* **Prompt**
Rewrite the lines starting at the line that contains "A reading of energy" and ending at the line that contains "Log entry: **485856.4233** m³", replacing "ROUTINE CHECK LOG" with "DAILY CHECK LOG" and keeping everything else the same. Give back only those lines.

#### Records to use ####

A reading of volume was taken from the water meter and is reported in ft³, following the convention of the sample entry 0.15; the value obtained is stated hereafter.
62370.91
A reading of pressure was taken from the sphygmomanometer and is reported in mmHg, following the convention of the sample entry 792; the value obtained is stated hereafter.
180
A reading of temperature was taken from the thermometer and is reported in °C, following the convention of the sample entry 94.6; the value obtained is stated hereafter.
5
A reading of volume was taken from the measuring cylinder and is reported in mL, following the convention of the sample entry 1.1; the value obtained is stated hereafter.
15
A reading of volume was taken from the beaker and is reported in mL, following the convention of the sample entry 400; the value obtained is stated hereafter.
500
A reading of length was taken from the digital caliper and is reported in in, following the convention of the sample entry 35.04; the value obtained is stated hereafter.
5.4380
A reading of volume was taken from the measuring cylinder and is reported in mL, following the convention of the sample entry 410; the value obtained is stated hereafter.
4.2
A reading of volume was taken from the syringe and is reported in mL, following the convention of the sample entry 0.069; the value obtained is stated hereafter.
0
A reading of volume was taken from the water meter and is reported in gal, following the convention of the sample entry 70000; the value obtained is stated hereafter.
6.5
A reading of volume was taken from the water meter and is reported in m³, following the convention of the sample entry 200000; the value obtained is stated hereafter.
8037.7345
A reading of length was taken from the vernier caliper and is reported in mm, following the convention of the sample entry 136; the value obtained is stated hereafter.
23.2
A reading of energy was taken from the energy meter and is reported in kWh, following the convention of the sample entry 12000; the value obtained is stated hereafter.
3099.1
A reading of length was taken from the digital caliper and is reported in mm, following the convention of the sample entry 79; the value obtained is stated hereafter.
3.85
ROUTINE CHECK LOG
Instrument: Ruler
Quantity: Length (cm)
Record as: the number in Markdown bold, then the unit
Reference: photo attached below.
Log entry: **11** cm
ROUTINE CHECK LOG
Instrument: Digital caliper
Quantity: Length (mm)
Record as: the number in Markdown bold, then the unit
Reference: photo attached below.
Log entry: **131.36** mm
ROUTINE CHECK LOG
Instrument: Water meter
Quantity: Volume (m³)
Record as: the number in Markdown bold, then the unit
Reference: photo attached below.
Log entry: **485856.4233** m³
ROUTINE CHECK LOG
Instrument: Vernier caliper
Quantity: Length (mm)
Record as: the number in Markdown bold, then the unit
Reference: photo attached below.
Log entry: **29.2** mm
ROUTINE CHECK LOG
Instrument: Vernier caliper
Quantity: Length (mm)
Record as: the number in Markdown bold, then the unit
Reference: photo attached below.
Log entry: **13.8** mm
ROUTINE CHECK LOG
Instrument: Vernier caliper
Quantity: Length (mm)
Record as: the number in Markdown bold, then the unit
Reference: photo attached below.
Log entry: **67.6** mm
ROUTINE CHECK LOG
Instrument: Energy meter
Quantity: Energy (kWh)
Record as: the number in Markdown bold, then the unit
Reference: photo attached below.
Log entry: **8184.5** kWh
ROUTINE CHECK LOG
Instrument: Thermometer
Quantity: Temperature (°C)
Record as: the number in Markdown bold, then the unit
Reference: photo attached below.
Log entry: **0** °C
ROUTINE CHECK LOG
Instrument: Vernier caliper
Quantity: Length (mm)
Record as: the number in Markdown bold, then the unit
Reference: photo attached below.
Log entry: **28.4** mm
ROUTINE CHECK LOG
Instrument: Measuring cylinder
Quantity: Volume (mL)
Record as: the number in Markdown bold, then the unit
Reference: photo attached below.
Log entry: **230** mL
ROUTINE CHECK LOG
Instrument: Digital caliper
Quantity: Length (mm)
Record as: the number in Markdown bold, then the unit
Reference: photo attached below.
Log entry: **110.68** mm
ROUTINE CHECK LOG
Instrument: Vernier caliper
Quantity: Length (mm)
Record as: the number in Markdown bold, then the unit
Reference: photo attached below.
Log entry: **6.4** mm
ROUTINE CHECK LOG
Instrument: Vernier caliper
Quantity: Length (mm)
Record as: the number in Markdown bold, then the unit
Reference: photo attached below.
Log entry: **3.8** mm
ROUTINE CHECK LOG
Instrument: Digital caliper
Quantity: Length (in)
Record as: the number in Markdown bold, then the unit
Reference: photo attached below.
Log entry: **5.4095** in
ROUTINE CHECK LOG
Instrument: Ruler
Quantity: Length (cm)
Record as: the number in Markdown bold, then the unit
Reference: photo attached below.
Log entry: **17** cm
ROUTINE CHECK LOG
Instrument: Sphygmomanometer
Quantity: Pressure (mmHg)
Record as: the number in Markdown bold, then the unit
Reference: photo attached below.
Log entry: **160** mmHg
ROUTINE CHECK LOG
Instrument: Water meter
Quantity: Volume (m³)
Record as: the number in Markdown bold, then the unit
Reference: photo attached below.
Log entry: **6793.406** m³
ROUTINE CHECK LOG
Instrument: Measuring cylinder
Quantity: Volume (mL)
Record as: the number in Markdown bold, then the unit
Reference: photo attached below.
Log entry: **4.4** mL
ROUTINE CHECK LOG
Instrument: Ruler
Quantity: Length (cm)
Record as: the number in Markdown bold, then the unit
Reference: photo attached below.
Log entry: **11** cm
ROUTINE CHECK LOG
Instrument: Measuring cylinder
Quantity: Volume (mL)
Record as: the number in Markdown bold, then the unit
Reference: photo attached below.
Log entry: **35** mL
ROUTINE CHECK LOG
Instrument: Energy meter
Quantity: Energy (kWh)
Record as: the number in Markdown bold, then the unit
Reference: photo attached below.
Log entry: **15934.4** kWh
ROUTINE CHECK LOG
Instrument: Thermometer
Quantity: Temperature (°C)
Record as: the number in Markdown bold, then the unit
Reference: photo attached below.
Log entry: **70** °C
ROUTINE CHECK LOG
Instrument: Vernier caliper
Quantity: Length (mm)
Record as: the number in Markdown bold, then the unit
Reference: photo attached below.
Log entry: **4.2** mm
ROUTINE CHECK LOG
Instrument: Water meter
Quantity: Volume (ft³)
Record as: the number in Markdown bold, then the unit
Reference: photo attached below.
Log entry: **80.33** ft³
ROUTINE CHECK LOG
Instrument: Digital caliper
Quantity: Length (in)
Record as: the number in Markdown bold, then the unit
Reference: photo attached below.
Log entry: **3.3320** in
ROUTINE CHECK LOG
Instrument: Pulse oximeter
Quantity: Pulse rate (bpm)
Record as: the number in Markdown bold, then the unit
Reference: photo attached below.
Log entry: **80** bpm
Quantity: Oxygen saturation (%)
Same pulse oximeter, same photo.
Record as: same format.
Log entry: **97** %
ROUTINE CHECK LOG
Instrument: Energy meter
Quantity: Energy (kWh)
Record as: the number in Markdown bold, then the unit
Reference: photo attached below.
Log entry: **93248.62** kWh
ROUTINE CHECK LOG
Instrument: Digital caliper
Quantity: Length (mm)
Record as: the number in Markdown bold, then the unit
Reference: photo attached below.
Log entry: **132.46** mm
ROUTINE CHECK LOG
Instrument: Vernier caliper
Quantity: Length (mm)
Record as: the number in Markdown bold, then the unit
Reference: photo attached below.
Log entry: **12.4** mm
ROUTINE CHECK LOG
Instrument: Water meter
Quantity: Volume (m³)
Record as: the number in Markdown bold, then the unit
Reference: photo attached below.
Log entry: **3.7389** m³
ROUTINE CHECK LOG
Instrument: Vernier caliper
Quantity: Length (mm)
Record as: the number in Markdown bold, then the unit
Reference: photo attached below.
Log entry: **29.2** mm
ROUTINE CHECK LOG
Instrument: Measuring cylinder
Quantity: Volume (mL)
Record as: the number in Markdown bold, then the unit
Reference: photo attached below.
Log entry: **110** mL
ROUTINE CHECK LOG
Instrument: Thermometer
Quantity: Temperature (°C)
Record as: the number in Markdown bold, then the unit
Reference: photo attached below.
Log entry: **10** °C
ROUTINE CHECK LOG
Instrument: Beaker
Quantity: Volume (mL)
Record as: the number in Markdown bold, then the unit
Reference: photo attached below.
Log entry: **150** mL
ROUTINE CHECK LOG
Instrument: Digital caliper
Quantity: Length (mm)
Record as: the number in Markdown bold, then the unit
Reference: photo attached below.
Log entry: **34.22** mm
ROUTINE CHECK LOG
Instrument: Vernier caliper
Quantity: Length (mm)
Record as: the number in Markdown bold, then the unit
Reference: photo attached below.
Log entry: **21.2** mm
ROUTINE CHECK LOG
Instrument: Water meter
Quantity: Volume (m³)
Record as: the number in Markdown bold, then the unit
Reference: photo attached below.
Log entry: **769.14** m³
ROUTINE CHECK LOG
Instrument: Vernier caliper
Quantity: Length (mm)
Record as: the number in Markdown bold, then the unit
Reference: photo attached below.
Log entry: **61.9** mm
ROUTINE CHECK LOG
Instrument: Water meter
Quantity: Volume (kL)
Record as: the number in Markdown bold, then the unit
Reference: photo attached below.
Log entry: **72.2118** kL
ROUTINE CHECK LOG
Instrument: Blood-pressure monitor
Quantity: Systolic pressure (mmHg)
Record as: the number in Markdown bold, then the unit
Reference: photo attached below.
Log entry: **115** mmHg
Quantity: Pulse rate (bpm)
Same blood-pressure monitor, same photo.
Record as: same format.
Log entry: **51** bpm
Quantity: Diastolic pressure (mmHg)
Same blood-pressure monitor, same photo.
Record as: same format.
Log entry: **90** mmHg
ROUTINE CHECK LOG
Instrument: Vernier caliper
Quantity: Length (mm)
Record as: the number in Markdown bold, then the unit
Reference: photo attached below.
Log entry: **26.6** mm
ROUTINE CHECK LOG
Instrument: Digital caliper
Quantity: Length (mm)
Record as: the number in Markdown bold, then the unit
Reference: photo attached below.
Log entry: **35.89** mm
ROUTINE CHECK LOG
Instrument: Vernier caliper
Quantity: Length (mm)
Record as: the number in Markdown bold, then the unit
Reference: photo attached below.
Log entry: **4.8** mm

####

* **Task result**
A reading of energy was taken from the energy meter and is reported in kWh, following the convention of the sample entry 12000; the value obtained is stated hereafter.
3099.1
A reading of length was taken from the digital caliper and is reported in mm, following the convention of the sample entry 79; the value obtained is stated hereafter.
3.85
DAILY CHECK LOG
Instrument: Ruler
Quantity: Length (cm)
Record as: the number in Markdown bold, then the unit
Reference: photo attached below.
Log entry: **11** cm
DAILY CHECK LOG
Instrument: Digital caliper
Quantity: Length (mm)
Record as: the number in Markdown bold, then the unit
Reference: photo attached below.
Log entry: **131.36** mm
DAILY CHECK LOG
Instrument: Water meter
Quantity: Volume (m³)
Record as: the number in Markdown bold, then the unit
Reference: photo attached below.
Log entry: **485856.4233** m³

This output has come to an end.